At some distance from the house he paused and turned to look up at the roof. His grimace said that they'd not been so lucky with some of the crashing limbs. He waded to the car and gave a thump on its roof, not budging the ice that coated it. Mia once again felt irritation bubbling in her chest as she watched him disappear into the privy.

At last he emerged, blinking at the light. He tracked a loop around the back side of the sauna, and finally made his way toward the toppled pines that had, for three decades, sheltered the graves of their stillborn infants.

Instantly Mia regretted her cowardice and experienced a pang of jealousy. She had given birth to those babies. She was their mother. If an act of nature had defiled their resting place, maybe exposed it, she should be the one to know, to set things right, to give them back their home. She knotted the scarf under her chin but didn't leave her spot.

Nick hesitated on the edge of the foot-deep crater before gingerly stepping into it. He stumbled on lumps of frozen earth as he examined the ground, making a circuit in one direction, then the other. Standing erect, he gave his attention to the network of gnarled roots above his head. Suddenly he took a step closer and thrust his hand into them. Mia looked quickly away.

When she raised her eyes, he was making his way past the mountain of branches to the point where it met the end wall of the barn.

The pine had punched a substantial hole in the wall, one large enough for Nick to disappear into. Still, the damage couldn't be too bad; the line of the roof was straight. Not that it mattered a whole lot. It had been years since they'd used the barn for anything but storing stuff they should have gotten rid of.

When Nick came back out, it was through the side door.

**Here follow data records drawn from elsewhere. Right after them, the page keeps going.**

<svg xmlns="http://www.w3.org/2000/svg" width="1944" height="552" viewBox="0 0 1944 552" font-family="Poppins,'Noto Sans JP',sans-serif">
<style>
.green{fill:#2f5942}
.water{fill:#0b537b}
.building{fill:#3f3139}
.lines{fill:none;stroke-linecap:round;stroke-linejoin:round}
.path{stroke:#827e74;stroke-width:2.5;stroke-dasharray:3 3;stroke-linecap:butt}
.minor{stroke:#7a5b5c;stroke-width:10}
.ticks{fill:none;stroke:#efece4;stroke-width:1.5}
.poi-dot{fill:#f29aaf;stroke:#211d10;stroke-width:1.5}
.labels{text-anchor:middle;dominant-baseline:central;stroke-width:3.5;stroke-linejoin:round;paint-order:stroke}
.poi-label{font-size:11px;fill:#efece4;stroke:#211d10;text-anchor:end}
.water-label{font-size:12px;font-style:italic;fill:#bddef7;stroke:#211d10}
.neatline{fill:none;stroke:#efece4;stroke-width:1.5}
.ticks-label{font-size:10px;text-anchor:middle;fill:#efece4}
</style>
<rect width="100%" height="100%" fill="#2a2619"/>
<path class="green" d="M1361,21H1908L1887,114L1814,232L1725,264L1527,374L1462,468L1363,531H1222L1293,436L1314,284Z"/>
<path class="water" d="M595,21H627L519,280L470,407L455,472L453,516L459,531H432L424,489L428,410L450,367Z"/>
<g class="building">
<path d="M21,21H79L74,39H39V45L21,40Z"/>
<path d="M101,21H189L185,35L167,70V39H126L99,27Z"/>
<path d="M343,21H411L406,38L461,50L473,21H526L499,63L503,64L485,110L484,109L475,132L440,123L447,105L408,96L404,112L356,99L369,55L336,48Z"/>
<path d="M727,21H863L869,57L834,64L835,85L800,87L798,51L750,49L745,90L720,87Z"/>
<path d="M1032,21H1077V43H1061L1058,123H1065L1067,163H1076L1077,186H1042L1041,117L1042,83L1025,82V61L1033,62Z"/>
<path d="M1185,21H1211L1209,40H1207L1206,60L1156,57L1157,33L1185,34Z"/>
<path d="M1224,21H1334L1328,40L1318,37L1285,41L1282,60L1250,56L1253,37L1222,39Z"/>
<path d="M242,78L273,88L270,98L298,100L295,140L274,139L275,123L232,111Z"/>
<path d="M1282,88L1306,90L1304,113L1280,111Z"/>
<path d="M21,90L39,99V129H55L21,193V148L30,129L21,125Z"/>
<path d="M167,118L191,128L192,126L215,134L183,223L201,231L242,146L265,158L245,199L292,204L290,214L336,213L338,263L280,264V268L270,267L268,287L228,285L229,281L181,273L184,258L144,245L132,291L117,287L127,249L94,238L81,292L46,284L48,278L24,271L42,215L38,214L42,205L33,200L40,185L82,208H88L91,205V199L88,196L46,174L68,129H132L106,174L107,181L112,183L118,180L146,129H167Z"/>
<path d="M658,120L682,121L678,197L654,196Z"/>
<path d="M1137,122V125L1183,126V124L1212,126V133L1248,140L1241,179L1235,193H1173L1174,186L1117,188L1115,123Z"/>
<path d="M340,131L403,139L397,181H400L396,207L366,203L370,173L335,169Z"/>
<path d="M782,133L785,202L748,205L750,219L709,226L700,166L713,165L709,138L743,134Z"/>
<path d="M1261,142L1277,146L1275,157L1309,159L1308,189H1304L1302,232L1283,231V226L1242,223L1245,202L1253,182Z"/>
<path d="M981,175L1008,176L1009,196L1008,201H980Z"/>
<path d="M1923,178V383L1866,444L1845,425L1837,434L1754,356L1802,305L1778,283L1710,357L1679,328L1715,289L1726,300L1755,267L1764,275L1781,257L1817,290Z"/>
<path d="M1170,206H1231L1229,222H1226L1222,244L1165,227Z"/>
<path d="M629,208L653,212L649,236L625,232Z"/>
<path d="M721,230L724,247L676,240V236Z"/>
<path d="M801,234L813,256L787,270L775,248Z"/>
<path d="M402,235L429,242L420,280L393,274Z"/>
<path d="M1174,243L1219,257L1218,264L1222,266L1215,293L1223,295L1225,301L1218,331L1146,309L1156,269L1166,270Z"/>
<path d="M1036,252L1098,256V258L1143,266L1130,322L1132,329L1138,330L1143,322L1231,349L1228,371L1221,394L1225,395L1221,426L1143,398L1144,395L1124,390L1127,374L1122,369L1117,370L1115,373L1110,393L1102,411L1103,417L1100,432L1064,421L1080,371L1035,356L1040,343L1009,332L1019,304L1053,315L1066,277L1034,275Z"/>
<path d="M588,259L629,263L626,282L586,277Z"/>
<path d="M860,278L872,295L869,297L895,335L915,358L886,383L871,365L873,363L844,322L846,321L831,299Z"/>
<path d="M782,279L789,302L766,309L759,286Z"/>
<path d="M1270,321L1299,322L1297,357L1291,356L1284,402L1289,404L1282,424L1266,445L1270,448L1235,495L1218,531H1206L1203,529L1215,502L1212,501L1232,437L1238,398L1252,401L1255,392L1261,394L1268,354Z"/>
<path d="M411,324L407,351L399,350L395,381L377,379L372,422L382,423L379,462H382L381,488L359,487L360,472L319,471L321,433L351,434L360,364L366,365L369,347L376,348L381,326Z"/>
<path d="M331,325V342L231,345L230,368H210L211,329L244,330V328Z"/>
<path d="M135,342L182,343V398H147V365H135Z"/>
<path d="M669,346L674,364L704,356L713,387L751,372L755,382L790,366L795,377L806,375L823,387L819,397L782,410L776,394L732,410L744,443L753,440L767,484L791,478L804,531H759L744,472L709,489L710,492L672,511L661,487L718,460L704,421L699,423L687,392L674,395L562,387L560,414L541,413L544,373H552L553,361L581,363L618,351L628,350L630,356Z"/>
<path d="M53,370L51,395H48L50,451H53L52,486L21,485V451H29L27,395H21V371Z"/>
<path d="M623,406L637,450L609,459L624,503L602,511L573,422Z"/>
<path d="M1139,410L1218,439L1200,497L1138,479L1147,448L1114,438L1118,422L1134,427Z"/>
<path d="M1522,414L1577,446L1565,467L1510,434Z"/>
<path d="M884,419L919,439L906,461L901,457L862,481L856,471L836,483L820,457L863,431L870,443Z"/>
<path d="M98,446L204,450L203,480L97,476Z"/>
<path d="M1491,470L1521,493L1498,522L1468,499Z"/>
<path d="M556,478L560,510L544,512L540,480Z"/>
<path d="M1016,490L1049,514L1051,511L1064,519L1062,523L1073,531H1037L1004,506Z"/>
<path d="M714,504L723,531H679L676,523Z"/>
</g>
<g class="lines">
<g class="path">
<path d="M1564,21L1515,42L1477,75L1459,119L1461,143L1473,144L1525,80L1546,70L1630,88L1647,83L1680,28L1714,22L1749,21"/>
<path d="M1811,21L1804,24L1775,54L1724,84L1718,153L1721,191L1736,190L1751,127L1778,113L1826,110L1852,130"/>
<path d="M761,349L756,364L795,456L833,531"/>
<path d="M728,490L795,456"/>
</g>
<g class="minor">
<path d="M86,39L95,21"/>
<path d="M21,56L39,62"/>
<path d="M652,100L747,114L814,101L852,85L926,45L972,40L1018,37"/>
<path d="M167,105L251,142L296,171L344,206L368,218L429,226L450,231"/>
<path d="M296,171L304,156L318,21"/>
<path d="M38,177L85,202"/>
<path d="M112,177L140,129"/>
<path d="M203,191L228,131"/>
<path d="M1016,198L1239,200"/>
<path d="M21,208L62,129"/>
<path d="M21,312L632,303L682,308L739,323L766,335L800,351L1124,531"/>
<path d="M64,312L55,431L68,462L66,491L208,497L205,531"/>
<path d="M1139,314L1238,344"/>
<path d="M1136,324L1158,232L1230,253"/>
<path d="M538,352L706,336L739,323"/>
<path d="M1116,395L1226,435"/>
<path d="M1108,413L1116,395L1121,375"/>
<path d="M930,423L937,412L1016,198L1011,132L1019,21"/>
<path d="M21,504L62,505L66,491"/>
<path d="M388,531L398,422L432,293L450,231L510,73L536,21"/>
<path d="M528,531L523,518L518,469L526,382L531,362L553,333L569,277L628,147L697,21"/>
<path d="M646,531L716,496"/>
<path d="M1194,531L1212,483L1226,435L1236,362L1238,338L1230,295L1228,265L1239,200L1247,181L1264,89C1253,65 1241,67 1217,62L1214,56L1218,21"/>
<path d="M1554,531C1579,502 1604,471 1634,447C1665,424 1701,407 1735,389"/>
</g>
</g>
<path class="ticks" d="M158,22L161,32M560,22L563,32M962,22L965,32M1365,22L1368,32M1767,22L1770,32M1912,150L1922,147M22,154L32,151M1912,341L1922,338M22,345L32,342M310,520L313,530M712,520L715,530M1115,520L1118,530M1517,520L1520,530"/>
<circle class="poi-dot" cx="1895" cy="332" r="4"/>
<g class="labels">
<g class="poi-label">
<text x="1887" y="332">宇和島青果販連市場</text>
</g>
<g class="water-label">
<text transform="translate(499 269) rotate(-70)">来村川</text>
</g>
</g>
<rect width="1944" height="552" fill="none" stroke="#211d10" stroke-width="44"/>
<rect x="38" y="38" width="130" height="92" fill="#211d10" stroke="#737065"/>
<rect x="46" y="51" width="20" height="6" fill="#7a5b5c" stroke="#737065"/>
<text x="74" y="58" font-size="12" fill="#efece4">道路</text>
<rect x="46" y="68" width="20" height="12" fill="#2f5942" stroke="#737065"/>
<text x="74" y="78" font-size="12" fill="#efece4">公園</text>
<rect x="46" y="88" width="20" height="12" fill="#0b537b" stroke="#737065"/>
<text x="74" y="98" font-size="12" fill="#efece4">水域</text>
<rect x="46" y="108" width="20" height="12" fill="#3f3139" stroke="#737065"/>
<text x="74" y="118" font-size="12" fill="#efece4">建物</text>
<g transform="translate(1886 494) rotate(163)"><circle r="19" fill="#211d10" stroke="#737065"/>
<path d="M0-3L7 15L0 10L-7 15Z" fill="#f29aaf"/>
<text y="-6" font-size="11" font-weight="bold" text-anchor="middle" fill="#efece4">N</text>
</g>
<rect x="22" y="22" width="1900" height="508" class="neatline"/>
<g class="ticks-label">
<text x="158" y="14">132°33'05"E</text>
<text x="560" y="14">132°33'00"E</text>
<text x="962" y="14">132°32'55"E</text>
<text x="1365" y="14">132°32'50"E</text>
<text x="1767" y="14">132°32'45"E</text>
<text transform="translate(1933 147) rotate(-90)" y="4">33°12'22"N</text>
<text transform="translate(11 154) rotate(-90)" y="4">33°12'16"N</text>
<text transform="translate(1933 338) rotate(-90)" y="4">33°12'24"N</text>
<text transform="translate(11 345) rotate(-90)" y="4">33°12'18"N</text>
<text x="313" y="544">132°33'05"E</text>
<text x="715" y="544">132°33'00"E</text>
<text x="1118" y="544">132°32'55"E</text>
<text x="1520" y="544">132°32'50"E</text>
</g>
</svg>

He strode back to the house in a more confident fashion than she was used to seeing lately, clutching an object in his mittened hand.

He entered the porch stomping snow from his overshoes, but came in without removing them. “Looks like your old man was holding out on us.” He deposited his find on the kitchen table—a pale green fruit jar encrusted with lumps of frosty mud.

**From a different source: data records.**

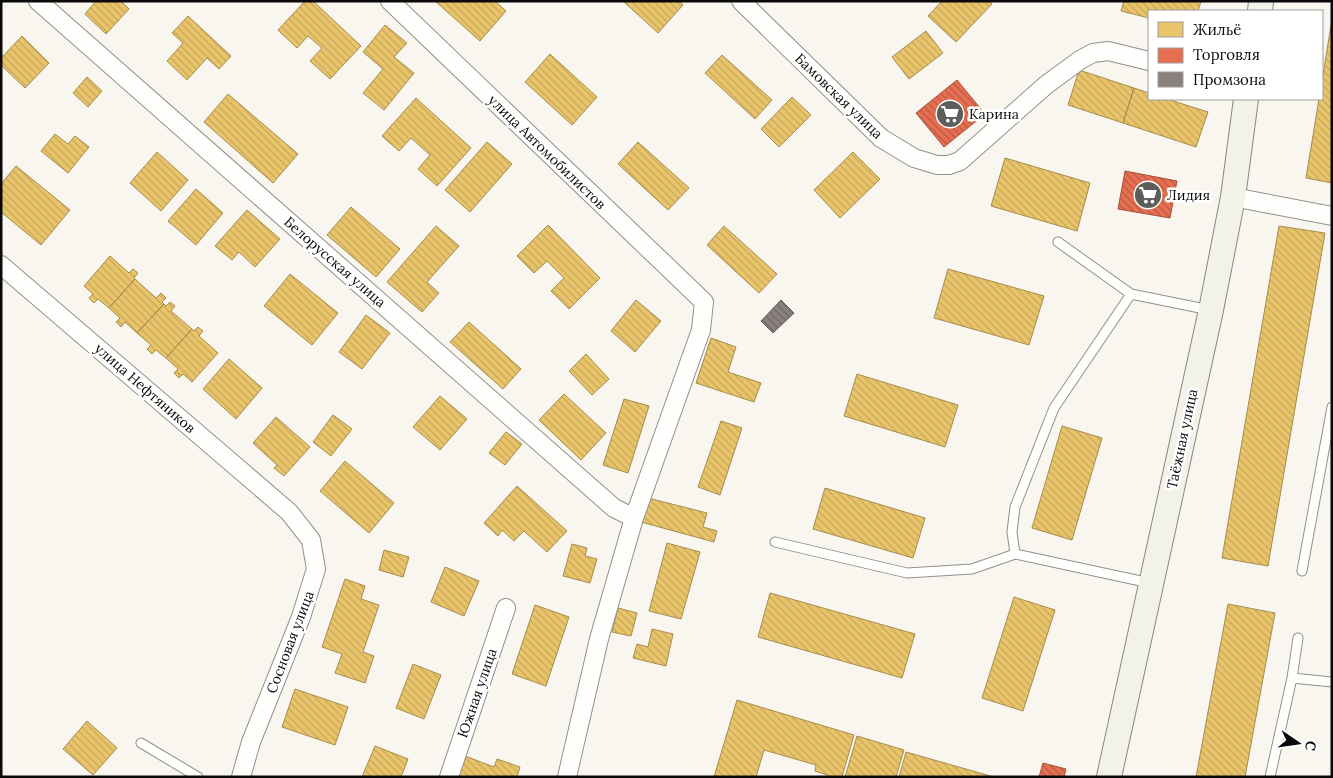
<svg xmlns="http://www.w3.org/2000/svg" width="1333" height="778" viewBox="0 0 1333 778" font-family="Lora,serif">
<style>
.homes{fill:url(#homes-back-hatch);stroke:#a68c4d}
.shops{fill:url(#shops-back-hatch);stroke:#a5513c}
.industry{fill:url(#industry-back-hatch);stroke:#645d5a}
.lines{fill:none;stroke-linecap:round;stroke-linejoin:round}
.service-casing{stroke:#91908d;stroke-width:11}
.minor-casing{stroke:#91908d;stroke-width:20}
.secondary-casing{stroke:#888783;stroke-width:26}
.service{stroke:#fefefc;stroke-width:9}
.minor{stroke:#fefefc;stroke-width:18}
.secondary{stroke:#f3f2e8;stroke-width:24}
.labels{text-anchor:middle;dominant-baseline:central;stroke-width:5;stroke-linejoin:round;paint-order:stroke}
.street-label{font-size:14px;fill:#0a0a0a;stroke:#fff}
.poi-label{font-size:14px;fill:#0a0a0a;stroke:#fff;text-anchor:start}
</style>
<defs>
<pattern id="homes-back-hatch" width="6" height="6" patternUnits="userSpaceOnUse" patternTransform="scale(1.25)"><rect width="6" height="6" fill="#e9c46a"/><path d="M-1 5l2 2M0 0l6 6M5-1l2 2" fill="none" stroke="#c6a75b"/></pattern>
<pattern id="shops-back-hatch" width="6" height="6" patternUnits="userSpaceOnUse" patternTransform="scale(1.25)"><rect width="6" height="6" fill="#e76f51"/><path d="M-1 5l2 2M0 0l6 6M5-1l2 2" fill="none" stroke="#b95941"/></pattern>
<pattern id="industry-back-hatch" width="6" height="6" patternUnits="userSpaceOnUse" patternTransform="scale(1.25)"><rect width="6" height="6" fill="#8a817c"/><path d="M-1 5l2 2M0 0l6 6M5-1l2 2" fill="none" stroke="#6f6864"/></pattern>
</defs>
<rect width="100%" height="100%" fill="#f8f6ee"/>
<path class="homes" d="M96 1H121L129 9 106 34 85 14Z
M305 1H313L361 46 330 79 310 61 322 48 308 36 297 48 278 30Z
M435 1H495L506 11 480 41Z
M623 1H679L683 5 658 33Z
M942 1H989L992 4 956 42 928 16Z
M1124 1H1201L1198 11H1149V18L1121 11Z
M188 16 231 56 219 69 207 58 187 80 167 61 183 43 172 33Z
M1332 19V183L1306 178 1319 99H1322V81Z
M385 25 407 43 394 57 414 73 384 110 363 93 383 69 363 52Z
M926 31 943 53 909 79 892 57Z
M22 36 49 63 25 88 1 65V58Z
M550 54 597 97 572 125 525 82Z
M722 55 772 100 755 119 705 73Z
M1079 70 1134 88 1123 123 1068 105Z
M87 77 102 91 88 107 73 93Z
M1134 88 1149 93V99H1167L1208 112 1196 147 1123 123Z
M228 94 298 154 273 183 204 122Z
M792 97 811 115 779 147 761 129Z
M416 98 471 148 437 186 418 169 430 155 411 138 399 151 382 136Z
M55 134 68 144 75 136 89 147 68 173 41 151Z
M487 142 512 164 470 212 445 190Z
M638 142 689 188 668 210 618 164Z
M157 152 188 180 161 211 130 183Z
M853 152 880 179 840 218 814 190Z
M1005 158 1090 183 1077 231 991 206Z
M16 166 70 210 41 245 1 212V184Z
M196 189 223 213 196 245 168 221Z
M351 207 400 249 376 277 327 235Z
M247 210 280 239 255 267 239 252 232 260 215 246Z
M548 225 600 278 569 309 551 291 564 278 547 261 534 273 517 256Z
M436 226 459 246 427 282 439 293 422 312 387 282Z
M724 226 777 274 759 293 707 245Z
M1279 226 1325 233 1268 566 1222 558Z
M110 256 129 273 133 269 138 273 134 278 135 279 109 308 98 299 94 303 89 298 93 294 84 286Z
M948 269 1044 296 1029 345 934 318Z
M290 274 338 313 312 345 264 306Z
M135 279 156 298 161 293 166 298 162 302 164 304 137 333 125 322 121 327 116 322 120 318 109 308Z
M636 300 661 321 635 352 611 331Z
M170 302 175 306 171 311 192 329 166 358 156 350 152 354 147 349 151 345 137 333 164 304 166 306Z
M366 315 390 333 362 369 339 352Z
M469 322 521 369 503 389 450 342Z
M198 327 203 331 199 336 218 353 192 382 183 374 179 378 174 373 178 369 166 358 192 329 194 331Z
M711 338 736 347 728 372 761 383 754 402 696 383Z
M586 354 609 379 592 395 569 371Z
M229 359 262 388 236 419 203 389Z
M857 374 958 405 945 447 844 416Z
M564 394 606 433 581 460 539 420Z
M440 396 467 419 440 450 413 427Z
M624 399 649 406 628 473 603 465Z
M333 415 352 429 331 456 313 442Z
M276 417 310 447 284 476 274 468 277 465 253 443Z
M721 421 742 428 720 495 698 487Z
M1062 426 1102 438 1072 540 1032 528Z
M506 432 522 444 505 465 489 453Z
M345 461 394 503 369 533 320 491Z
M517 486 567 531 547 552 524 531 514 541 502 530 498 536 484 523Z
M825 488 925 518 913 558 813 529Z
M648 498 707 513 703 527 717 531 714 542 641 522Z
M667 543 700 552 681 619 649 611Z
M572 544 587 548 585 556 597 559 590 583 563 576Z
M384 550 409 557 403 577 379 570Z
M445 567 479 581 464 616 431 602Z
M345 579 365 586 361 599 379 605 363 652 374 656 365 683 335 673 342 654 322 647Z
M770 593 915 634 902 678 758 637Z
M1014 597 1055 610 1023 711 982 698Z
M1228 604 1275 613 1245 777H1196Z
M535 605 569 617 546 686 512 674Z
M618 608 637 613 631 636 612 632Z
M652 629 673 634 666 666 633 658 637 644 648 647Z
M413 664 441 675 424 719 396 708Z
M295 689 348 707 335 745 282 727Z
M737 700 854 735 842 777H833L815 771 816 765 764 750 756 777H714Z
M87 721 117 748 93 775 63 749Z
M857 736 904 750 896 777H845Z
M375 746 408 759 401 777H362Z
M906 752 994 777H899Z
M465 756 494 767 497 759 520 767 517 777H457Z"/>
<path class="shops" d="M957 80 985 114 944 147 916 113Z
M1125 171 1177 181 1170 218 1118 209Z
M1043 763 1066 769 1064 777H1039Z"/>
<path class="industry" d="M781 300 794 313 773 333 761 321Z"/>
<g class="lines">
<defs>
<path id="service" d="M1058 242 1131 294 1210 310
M775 542 907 573 972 569 1015 554 1150 583
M1015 554 1012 532 1015 507 1054 408 1131 294
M1302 571 1332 407
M1292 678 1332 682
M141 743 198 777
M1270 777 1292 678 1298 638"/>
<path id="minor" d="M38 1 614 508 634 518
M390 1 704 302 701 330 634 518 599 639 567 777
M741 1 881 138 914 158 937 165H949L960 161 1046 85 1080 60 1093 53 1108 51 1149 61
M1233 197 1332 216
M1 265 289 512 311 540 316 569 301 617 251 742 241 777
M449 777 506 608"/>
<path id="secondary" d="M1260 11 1261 1
M1109 777 1211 310 1233 197 1246 99"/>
</defs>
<use href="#service" class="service-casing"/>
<use href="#minor" class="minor-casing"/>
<use href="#secondary" class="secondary-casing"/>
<use href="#service" class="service"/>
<use href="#minor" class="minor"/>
<use href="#secondary" class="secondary"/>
</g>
<defs>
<symbol id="supermarket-disc" viewBox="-11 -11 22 22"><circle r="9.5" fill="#5d5d5a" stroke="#fff"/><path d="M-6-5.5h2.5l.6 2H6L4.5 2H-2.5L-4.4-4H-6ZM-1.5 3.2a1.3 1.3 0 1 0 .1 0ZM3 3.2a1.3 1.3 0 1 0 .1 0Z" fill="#fff"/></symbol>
</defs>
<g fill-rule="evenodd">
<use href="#supermarket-disc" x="934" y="98" width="32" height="32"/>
<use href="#supermarket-disc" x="1132" y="179" width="32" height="32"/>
</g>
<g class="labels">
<g class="street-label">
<text transform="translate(839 96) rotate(44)">Бамовская улица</text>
<text transform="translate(547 152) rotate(44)">улица Автомобилистов</text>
<text transform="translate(335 262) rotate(41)">Белорусская улица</text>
<text transform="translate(145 388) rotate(41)">улица Нефтяников</text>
<text transform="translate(1182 439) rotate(-78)">Таёжная улица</text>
<text transform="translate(290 642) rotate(-69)">Сосновая улица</text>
<text transform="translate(477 693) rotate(-71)">Южная улица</text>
</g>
<g class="poi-label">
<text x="969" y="114">Карина</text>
<text x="1167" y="195">Лидия</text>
</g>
</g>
<rect width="1333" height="778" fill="none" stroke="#0a0a0a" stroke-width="5"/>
<rect x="1148" y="10" width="175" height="90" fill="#ffffff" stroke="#9d9d9d"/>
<rect x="1158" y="22" width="25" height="15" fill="#e9c46a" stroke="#9d9d9d"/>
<text x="1193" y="35" font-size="15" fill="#0a0a0a">Жильё</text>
<rect x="1158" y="48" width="25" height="15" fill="#e76f51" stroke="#9d9d9d"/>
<text x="1193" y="60" font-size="15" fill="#0a0a0a">Торговля</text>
<rect x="1158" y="72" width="25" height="15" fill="#8a817c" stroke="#9d9d9d"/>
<text x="1193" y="85" font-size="15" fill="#0a0a0a">Промзона</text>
<g transform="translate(1298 743) rotate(103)" stroke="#ffffff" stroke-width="4" paint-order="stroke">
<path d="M0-4L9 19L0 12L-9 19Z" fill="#0a0a0a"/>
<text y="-8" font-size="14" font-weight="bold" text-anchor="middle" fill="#0a0a0a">С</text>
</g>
</svg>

Mia bit back her request to get the grubby thing, and his wet boots, out of her kitchen. She leaned closer and wiped a finger across its developing coat of fog. Her chest gave a leap. “Is that money?”

“I'd say so. Open it, my hands are freezing.”

The lid was the kind made of zinc, with a sort of glass lining. It was pitted and misshapen, and covered with a whitish crust, but intact—and stuck fast. Mia poured steaming water from the kettle on the stove into the dishpan, added a dipper of cold, plunged the jar in, swished off the worst of the dirt, wrapped it in a towel, and gave a mighty wrench on the lid. Nothing.

“Ish.” She tossed aside the muddy towel and inverted the jar, holding it up to its shoulders in the hot water. “One thousand one, one thousand two….” All the way to twenty-five. This time the lid twisted free with a scrape of corroded metal on glass that set her teeth on edge. She extended the open jar to her husband.

Nick inserted a trembling hand to extract a brown leather wallet speckled with mold. The faded face of Ulysses S. Grant showed through a crack.

He tore open the end of the wallet that was not locked in dripping ice, exposing a lump of folded paper along with a stack of bills of varying denominations and dimensions. He fanned through, counting as he went. “A nice neat seven hundred and twenty dollars,” he finally said. “Dead four years, and your old man is still full of surprises.”